Les troupes fédérales somaliennes ont chassé les forces d’opposition de Baidoa, l’une des plus grandes villes du pays, lundi, à la suite de violents affrontements ayant fait de nombreuses victimes, ont rapporté des habitants à Reuters.
Baidoa, qui accueille des centaines de milliers de personnes déplacées par le conflit et la faim venus d’autres régions, a été secouée par des heures de combats entre les soldats fédéraux et les forces d’opposition fidèles à l’ancien président de l’État du Sud-Ouest, Abdiaziz Hassan Mohamed Laftagareen.
Selon les habitants, les affrontements survenus lundi dans le centre-ville ont été les plus violents depuis le mois de mars, date à laquelle les forces fédérales avaient pris le contrôle de Baidoa après que l’administration de Laftagareen a annoncé la rupture de ses liens avec le gouvernement fédéral.

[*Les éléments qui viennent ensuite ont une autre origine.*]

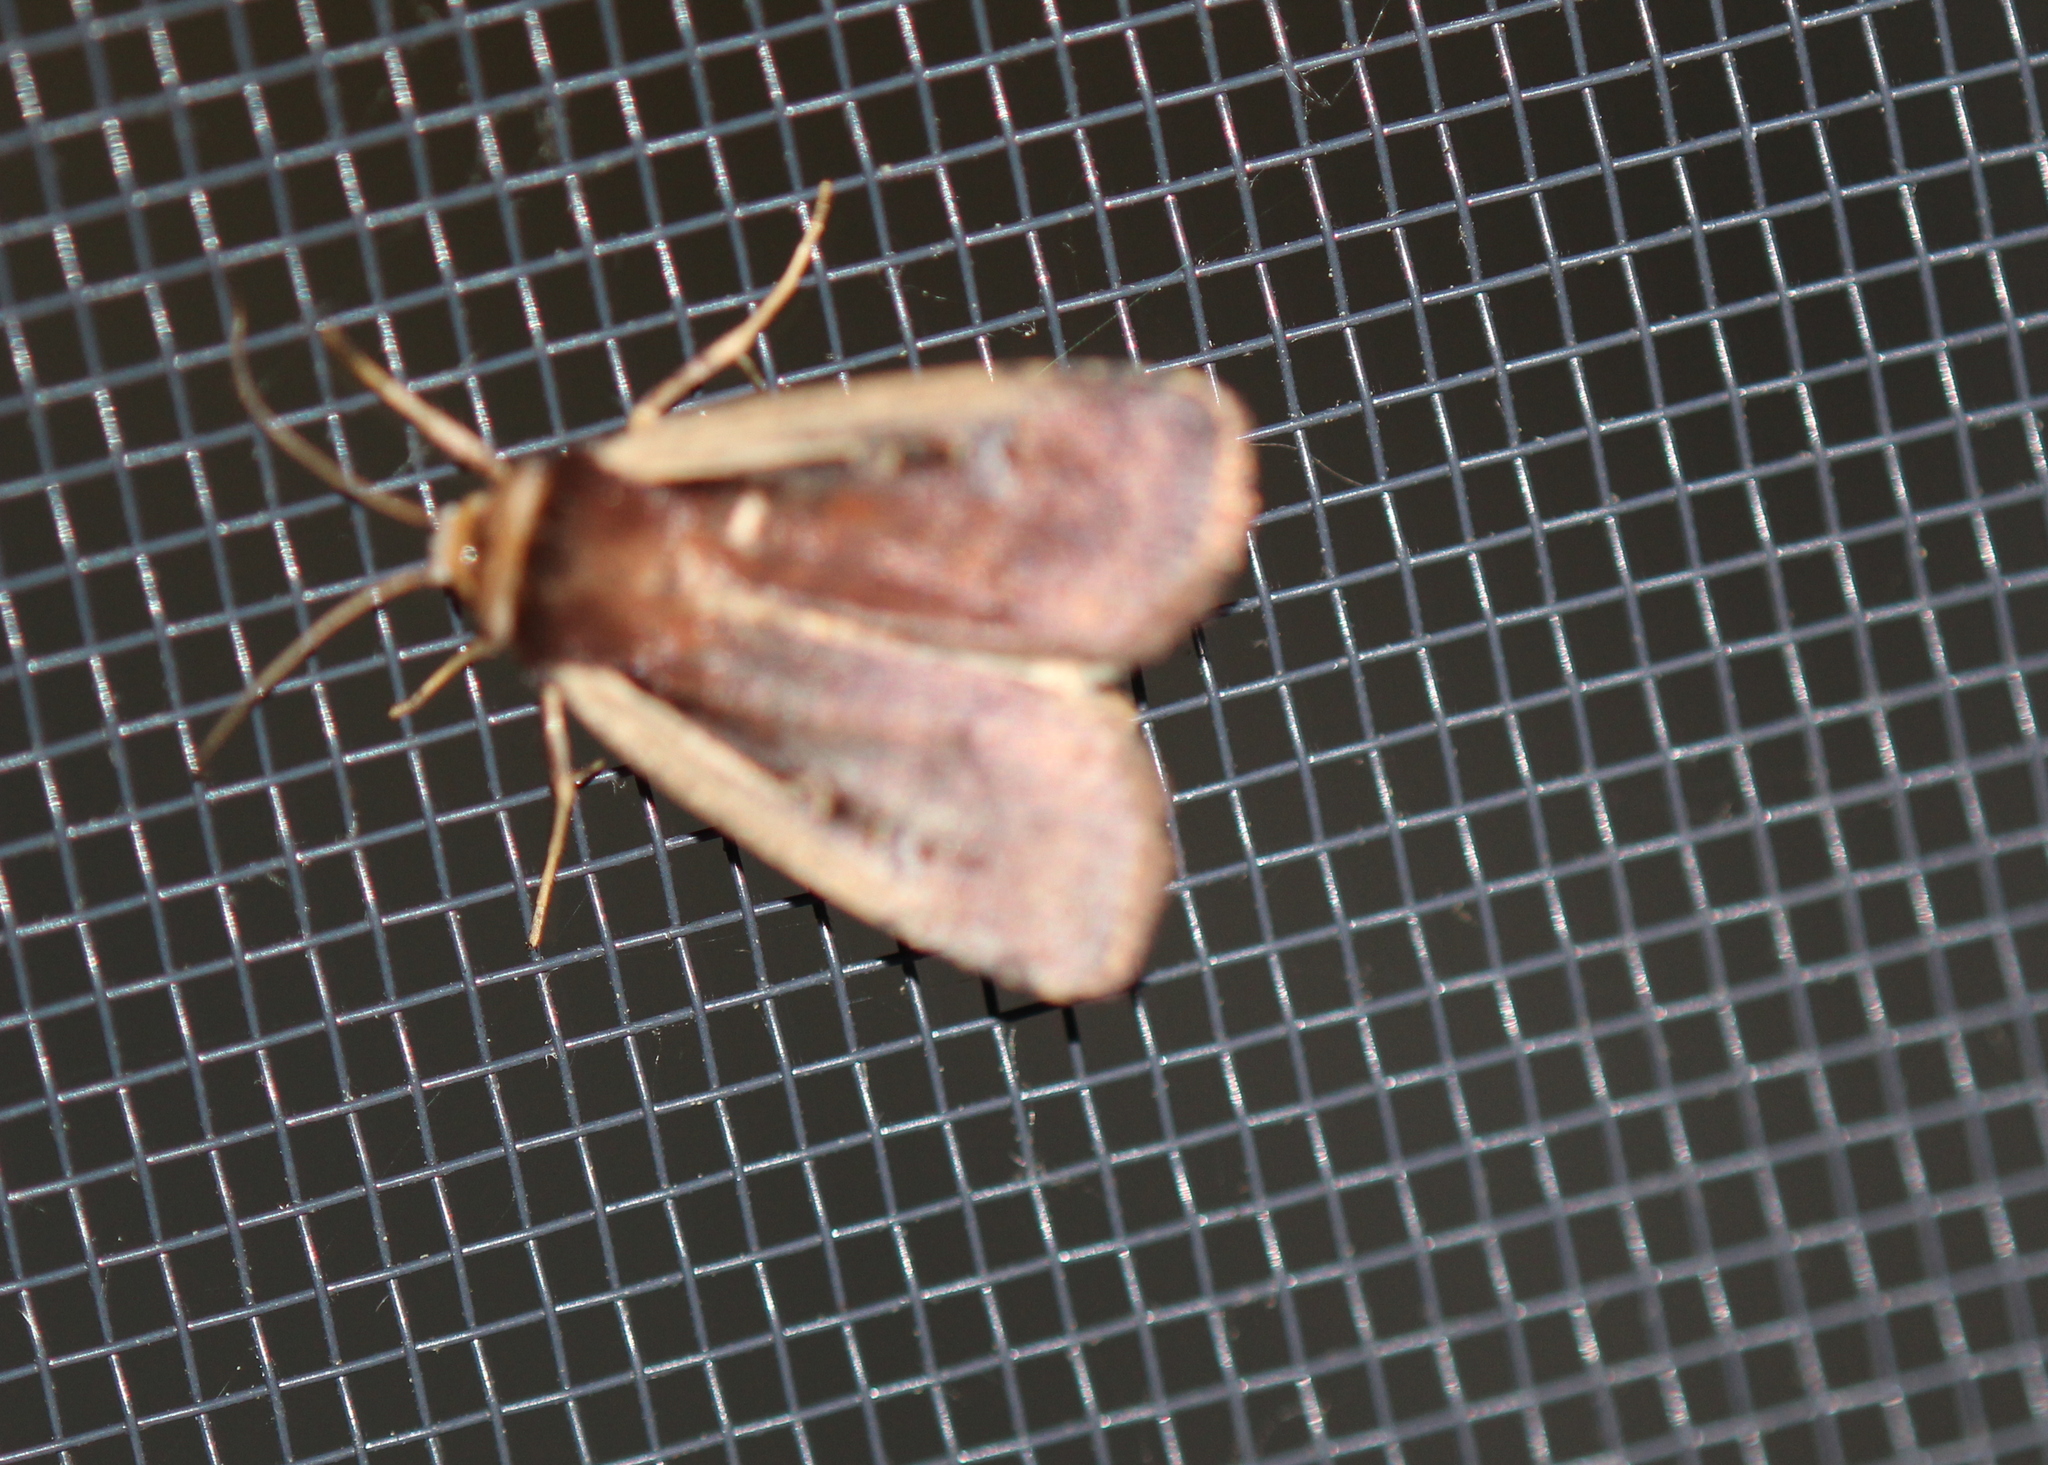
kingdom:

Laftagareen avait alors démissionné de ses fonctions.
Déjà en difficulté pour endiguer l’insurrection du groupe militant Al-Shabaab — qui dure depuis deux décennies — et pour conjurer la famine, le gouvernement fédéral fait face à une résistance armée croissante de la part des autorités des États fédérés.
Ces autorités rejettent l’influence de Mogadiscio sur les élections locales ainsi que les modifications constitutionnelles qui, selon elles, concentrent le pouvoir entre les mains de l’exécutif.
Le ministère somalien de la Défense a déclaré dans un communiqué que les troupes présentes à Baidoa avaient été attaquées avant l’aube par des combattants utilisant des véhicules chargés d’explosifs. Il a précisé que ses forces avaient chassé les assaillants de la ville, en tuant une trentaine d’entre eux.
Des vidéos publiées sur les réseaux sociaux et vérifiées par Reuters montraient des soldats fédéraux tirant depuis l’arrière d’un véhicule blindé et des personnes transportant des civils blessés dans les rues.
Quatre habitants de Baidoa ont confirmé que les troupes fédérales avaient chassé les combattants de l’opposition de la ville et ont fait état de la présence de cadavres.
« J’ai vu dix morts, dont quatre civils et six soldats issus des deux camps », a déclaré à Reuters Farah Ibrahim, un notable local.
Le camp de Laftagareen, qui avait annoncé plus tôt dans la matinée sur Facebook que ses forces s’étaient emparées du centre-ville, n’a pas pu être joint dans l’immédiat pour un commentaire.
Baidoa est confrontée à une crise humanitaire dramatique : un enfant sur quatre dans ses sites de déplacés souffre de malnutrition sévère, selon une enquête réalisée en juillet par l’organisation médicale française Médecins Sans Frontières.